▶ [Saved data entries]
== Segment start ==
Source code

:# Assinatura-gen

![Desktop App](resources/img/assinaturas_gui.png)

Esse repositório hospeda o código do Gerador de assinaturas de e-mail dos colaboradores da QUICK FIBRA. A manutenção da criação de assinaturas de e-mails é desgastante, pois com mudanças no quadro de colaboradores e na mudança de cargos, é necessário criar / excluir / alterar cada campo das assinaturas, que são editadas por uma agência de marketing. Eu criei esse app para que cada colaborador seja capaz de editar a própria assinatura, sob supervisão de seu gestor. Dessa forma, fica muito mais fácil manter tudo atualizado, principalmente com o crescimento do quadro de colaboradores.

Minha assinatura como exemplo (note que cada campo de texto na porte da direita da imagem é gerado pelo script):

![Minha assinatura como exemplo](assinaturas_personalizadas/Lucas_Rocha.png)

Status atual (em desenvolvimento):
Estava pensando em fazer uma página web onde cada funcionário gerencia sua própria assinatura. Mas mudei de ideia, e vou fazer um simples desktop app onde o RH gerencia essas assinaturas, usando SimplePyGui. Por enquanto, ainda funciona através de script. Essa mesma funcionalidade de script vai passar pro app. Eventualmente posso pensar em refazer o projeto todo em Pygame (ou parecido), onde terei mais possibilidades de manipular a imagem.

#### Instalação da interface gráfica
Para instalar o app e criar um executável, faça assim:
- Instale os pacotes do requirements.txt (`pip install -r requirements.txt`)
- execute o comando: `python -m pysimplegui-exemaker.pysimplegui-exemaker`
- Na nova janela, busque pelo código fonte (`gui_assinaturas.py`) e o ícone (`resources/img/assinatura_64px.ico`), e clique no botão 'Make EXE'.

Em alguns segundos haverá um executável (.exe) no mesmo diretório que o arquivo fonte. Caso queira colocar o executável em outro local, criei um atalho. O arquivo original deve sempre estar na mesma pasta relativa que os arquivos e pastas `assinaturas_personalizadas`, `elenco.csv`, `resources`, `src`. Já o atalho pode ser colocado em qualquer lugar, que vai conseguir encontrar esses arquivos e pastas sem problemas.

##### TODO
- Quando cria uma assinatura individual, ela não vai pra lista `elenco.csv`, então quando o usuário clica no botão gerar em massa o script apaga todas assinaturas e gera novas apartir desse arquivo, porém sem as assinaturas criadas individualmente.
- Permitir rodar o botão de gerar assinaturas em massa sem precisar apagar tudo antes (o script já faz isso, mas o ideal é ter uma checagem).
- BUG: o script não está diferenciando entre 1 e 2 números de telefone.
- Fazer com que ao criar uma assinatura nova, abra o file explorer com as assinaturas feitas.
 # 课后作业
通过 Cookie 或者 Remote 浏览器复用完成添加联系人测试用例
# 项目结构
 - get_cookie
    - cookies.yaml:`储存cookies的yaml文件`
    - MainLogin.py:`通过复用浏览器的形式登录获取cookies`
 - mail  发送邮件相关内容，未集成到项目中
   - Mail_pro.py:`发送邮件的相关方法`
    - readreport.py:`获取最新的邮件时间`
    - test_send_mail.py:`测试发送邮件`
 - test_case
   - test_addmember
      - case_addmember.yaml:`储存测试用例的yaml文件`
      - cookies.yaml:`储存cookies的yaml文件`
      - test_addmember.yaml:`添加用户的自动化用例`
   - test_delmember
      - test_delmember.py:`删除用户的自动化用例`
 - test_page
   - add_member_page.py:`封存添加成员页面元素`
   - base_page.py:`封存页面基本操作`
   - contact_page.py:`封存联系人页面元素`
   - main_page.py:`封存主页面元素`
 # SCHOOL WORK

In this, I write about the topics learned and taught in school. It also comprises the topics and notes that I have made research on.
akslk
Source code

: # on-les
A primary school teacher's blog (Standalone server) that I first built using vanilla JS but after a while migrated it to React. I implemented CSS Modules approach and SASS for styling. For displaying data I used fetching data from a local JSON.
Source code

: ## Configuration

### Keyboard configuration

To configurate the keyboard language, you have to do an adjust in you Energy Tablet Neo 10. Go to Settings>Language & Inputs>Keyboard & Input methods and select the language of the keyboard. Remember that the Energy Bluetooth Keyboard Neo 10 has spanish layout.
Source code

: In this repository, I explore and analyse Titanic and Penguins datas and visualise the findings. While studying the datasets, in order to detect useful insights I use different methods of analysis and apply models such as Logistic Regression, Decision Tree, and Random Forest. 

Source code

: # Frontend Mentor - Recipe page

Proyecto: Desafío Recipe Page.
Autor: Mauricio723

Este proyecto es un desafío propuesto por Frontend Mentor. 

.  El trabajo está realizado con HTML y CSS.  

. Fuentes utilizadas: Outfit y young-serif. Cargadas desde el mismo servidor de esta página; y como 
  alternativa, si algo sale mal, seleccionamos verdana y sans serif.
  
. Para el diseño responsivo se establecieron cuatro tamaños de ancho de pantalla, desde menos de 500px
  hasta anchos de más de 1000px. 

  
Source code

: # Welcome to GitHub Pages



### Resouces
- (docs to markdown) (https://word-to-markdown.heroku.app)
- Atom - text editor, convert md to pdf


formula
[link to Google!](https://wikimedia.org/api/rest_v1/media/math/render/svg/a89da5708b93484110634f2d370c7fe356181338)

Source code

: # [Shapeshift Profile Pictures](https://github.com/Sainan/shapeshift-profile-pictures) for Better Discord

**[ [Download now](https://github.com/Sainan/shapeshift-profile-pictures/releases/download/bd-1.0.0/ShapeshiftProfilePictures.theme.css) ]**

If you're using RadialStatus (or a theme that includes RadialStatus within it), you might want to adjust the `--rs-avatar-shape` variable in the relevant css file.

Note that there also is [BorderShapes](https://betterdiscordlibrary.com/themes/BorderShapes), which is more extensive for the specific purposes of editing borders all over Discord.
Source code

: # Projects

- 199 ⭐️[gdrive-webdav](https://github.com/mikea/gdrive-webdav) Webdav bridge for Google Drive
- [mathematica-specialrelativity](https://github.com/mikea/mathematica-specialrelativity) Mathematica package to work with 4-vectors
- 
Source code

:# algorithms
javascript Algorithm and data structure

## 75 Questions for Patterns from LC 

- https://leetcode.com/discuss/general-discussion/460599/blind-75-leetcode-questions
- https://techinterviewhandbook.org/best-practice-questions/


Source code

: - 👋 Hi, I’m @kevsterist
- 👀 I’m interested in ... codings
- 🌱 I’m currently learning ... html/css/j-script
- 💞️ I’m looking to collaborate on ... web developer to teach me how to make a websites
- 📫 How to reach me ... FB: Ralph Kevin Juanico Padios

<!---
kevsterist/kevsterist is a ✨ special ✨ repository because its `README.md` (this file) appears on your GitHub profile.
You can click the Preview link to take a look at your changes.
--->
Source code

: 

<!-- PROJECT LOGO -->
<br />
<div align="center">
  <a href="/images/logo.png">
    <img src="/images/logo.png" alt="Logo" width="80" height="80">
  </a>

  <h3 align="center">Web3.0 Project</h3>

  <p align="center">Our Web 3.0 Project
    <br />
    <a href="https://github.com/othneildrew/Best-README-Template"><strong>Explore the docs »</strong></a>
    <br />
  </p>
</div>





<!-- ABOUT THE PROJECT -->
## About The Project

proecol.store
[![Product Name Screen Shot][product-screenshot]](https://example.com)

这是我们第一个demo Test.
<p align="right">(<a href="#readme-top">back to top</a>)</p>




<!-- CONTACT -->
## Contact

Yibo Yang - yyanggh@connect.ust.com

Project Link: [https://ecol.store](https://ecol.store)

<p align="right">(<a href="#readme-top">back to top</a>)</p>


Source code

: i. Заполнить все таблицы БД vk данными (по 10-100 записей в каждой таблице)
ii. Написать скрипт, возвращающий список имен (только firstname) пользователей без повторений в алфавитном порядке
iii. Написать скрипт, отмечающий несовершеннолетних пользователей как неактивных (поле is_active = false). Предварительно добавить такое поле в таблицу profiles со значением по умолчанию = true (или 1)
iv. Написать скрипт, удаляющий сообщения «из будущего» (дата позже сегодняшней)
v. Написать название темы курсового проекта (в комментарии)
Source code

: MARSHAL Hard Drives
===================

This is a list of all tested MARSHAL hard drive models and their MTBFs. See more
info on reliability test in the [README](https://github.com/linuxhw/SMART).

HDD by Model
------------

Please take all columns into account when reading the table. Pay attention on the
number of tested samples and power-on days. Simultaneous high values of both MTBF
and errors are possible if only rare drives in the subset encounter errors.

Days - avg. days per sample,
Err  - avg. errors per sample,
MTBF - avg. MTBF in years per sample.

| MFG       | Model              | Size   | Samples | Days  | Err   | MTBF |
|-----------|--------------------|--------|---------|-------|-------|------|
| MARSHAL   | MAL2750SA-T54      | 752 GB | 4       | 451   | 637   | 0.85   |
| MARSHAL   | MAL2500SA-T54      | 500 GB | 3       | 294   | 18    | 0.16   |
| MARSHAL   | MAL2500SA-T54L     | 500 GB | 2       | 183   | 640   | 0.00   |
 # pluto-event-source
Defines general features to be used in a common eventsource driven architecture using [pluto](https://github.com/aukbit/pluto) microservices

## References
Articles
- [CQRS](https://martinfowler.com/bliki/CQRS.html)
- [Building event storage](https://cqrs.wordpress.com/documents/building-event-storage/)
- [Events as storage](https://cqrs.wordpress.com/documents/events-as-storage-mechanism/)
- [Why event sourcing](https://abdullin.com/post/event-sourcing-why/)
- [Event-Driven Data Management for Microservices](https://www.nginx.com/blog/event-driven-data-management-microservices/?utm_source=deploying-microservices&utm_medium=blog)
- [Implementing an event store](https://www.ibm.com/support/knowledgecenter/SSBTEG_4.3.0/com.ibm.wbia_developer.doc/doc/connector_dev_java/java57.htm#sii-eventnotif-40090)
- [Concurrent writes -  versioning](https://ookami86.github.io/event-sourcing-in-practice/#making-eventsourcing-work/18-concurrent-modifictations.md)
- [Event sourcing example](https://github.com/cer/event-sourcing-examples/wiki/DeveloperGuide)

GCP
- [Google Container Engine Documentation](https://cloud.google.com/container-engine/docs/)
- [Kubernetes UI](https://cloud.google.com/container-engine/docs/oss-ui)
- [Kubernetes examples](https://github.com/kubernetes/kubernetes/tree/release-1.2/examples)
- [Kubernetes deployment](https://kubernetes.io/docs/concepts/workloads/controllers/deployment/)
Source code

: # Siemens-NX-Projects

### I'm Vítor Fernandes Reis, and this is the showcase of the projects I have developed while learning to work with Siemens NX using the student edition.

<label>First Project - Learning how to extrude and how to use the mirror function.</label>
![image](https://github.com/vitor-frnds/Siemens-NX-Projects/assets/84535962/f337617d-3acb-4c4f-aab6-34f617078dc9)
== Segment end ==
▶ [Your goal] Where a line in the records above contains the string "driven", return that line.

▶ [Exercise response]
Defines general features to be used in a common eventsource driven architecture using [pluto](https://github.com/aukbit/pluto) microservices
- [Event-Driven Data Management for Microservices](https://www.nginx.com/blog/event-driven-data-management-microservices/?utm_source=deploying-microservices&utm_medium=blog)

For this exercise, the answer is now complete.